> WHAT THIS TASK INVOLVES
Copy out each of the following lines word for word, in the order given.

> STORED ROWS
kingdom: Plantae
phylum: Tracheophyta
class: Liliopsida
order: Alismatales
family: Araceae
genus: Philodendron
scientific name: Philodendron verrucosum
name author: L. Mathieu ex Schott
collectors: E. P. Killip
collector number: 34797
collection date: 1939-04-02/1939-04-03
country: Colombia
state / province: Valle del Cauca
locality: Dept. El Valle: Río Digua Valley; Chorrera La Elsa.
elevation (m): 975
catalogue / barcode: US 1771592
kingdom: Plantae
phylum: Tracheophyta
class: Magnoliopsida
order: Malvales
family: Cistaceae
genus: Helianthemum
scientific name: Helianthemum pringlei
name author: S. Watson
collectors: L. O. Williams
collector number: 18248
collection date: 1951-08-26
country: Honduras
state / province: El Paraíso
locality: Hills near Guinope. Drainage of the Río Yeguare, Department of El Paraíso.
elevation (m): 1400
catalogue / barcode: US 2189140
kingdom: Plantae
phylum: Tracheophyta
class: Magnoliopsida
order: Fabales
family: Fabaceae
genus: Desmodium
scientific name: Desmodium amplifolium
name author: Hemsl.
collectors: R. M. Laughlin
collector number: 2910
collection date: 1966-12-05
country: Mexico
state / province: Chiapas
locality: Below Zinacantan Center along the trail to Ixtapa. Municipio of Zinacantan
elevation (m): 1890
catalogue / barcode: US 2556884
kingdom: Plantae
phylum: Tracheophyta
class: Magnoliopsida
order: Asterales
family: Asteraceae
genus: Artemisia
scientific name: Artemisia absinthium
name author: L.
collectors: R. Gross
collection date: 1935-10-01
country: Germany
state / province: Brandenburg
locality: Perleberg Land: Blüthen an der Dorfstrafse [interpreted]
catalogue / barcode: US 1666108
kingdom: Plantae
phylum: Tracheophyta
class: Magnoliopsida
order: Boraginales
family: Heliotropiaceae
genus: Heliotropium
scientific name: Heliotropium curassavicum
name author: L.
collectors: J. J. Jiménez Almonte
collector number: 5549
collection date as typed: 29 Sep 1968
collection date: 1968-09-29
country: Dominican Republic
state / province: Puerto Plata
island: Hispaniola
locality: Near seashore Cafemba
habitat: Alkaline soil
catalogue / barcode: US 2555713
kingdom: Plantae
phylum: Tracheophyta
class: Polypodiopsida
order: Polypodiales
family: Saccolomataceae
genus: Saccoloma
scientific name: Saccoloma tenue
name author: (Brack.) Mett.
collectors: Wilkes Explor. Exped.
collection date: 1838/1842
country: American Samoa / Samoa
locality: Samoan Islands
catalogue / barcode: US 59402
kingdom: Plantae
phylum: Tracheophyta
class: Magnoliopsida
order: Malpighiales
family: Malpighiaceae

> ANSWER TO THE EXERCISE
kingdom: Plantae
phylum: Tracheophyta
class: Liliopsida
order: Alismatales
family: Araceae
genus: Philodendron
scientific name: Philodendron verrucosum
name author: L. Mathieu ex Schott
collectors: E. P. Killip
collector number: 34797
collection date: 1939-04-02/1939-04-03
country: Colombia
state / province: Valle del Cauca
locality: Dept. El Valle: Río Digua Valley; Chorrera La Elsa.
elevation (m): 975
catalogue / barcode: US 1771592
kingdom: Plantae
phylum: Tracheophyta
class: Magnoliopsida
order: Malvales
family: Cistaceae
genus: Helianthemum
scientific name: Helianthemum pringlei
name author: S. Watson
collectors: L. O. Williams
collector number: 18248
collection date: 1951-08-26
country: Honduras
state / province: El Paraíso
locality: Hills near Guinope. Drainage of the Río Yeguare, Department of El Paraíso.
elevation (m): 1400
catalogue / barcode: US 2189140
kingdom: Plantae
phylum: Tracheophyta
class: Magnoliopsida
order: Fabales
family: Fabaceae
genus: Desmodium
scientific name: Desmodium amplifolium
name author: Hemsl.
collectors: R. M. Laughlin
collector number: 2910
collection date: 1966-12-05
country: Mexico
state / province: Chiapas
locality: Below Zinacantan Center along the trail to Ixtapa. Municipio of Zinacantan
elevation (m): 1890
catalogue / barcode: US 2556884
kingdom: Plantae
phylum: Tracheophyta
class: Magnoliopsida
order: Asterales
family: Asteraceae
genus: Artemisia
scientific name: Artemisia absinthium
name author: L.
collectors: R. Gross
collection date: 1935-10-01
country: Germany
state / province: Brandenburg
locality: Perleberg Land: Blüthen an der Dorfstrafse [interpreted]
catalogue / barcode: US 1666108
kingdom: Plantae
phylum: Tracheophyta
class: Magnoliopsida
order: Boraginales
family: Heliotropiaceae
genus: Heliotropium
scientific name: Heliotropium curassavicum
name author: L.
collectors: J. J. Jiménez Almonte
collector number: 5549
collection date as typed: 29 Sep 1968
collection date: 1968-09-29
country: Dominican Republic
state / province: Puerto Plata
island: Hispaniola
locality: Near seashore Cafemba
habitat: Alkaline soil
catalogue / barcode: US 2555713
kingdom: Plantae
phylum: Tracheophyta
class: Polypodiopsida
order: Polypodiales
family: Saccolomataceae
genus: Saccoloma
scientific name: Saccoloma tenue
name author: (Brack.) Mett.
collectors: Wilkes Explor. Exped.
collection date: 1838/1842
country: American Samoa / Samoa
locality: Samoan Islands
catalogue / barcode: US 59402
kingdom: Plantae
phylum: Tracheophyta
class: Magnoliopsida
order: Malpighiales
family: Malpighiaceae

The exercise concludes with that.